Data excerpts
------------------------
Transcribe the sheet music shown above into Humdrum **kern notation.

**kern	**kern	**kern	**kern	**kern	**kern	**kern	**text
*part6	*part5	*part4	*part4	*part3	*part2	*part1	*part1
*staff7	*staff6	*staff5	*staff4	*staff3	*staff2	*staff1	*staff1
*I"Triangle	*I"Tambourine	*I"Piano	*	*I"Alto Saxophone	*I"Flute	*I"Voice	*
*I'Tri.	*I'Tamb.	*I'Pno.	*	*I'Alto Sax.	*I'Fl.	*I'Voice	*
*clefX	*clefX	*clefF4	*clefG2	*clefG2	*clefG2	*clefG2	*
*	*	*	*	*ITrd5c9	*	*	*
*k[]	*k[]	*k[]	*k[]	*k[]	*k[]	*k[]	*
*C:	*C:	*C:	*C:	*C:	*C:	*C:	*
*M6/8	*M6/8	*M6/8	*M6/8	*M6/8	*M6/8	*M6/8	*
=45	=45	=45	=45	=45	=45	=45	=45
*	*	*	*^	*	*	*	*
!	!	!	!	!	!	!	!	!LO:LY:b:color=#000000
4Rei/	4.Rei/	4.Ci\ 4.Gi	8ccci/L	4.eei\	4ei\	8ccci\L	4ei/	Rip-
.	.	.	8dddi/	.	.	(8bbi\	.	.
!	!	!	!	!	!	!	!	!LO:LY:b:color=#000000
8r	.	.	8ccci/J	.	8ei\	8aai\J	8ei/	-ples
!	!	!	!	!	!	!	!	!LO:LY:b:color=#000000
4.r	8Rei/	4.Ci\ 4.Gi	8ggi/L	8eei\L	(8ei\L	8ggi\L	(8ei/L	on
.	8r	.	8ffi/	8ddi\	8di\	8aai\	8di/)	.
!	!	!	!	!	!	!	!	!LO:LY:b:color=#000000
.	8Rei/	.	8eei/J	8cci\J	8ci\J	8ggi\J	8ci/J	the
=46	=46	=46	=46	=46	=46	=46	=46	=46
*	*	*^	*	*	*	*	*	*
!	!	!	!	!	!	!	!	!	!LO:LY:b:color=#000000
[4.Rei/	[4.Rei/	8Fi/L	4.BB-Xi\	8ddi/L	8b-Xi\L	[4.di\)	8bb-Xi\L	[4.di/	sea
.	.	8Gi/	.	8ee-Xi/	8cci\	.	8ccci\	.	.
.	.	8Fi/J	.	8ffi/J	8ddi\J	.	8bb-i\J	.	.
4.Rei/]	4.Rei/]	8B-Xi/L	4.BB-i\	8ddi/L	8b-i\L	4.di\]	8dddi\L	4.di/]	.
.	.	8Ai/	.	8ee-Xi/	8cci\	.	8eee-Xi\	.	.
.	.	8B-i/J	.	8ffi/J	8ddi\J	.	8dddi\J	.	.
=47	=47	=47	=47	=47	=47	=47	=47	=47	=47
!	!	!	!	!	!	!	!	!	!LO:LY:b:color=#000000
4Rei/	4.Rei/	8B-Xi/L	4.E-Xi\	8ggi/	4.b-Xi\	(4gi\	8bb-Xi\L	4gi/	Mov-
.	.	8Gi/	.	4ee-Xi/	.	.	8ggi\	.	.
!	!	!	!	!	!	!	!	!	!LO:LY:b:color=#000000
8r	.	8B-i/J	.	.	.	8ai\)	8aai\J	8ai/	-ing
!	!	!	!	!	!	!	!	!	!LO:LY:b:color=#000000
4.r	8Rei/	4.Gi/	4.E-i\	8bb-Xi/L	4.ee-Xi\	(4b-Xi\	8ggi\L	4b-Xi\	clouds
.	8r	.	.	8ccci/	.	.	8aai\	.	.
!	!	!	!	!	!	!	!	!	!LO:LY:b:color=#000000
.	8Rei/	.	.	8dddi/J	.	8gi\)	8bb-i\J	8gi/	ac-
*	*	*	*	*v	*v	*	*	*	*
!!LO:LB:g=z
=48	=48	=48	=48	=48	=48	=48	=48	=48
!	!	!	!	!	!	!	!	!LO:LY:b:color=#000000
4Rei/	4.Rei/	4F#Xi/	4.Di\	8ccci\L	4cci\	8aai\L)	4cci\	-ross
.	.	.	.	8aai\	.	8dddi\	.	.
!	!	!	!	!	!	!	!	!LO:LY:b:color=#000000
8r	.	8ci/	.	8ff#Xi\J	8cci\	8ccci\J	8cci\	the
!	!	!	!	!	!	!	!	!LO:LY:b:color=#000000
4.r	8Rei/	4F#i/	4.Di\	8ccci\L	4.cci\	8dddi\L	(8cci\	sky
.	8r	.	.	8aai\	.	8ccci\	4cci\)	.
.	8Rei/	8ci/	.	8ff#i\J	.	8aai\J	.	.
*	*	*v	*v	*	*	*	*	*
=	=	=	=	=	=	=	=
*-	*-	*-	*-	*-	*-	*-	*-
------------------------
▶ THE EXERCISE
Report each line of the data above that contains the string "kern".

▶ SOLUTION TO THE PROBLEM
Transcribe the sheet music shown above into Humdrum **kern notation.
**kern	**kern	**kern	**kern	**kern	**kern	**kern	**text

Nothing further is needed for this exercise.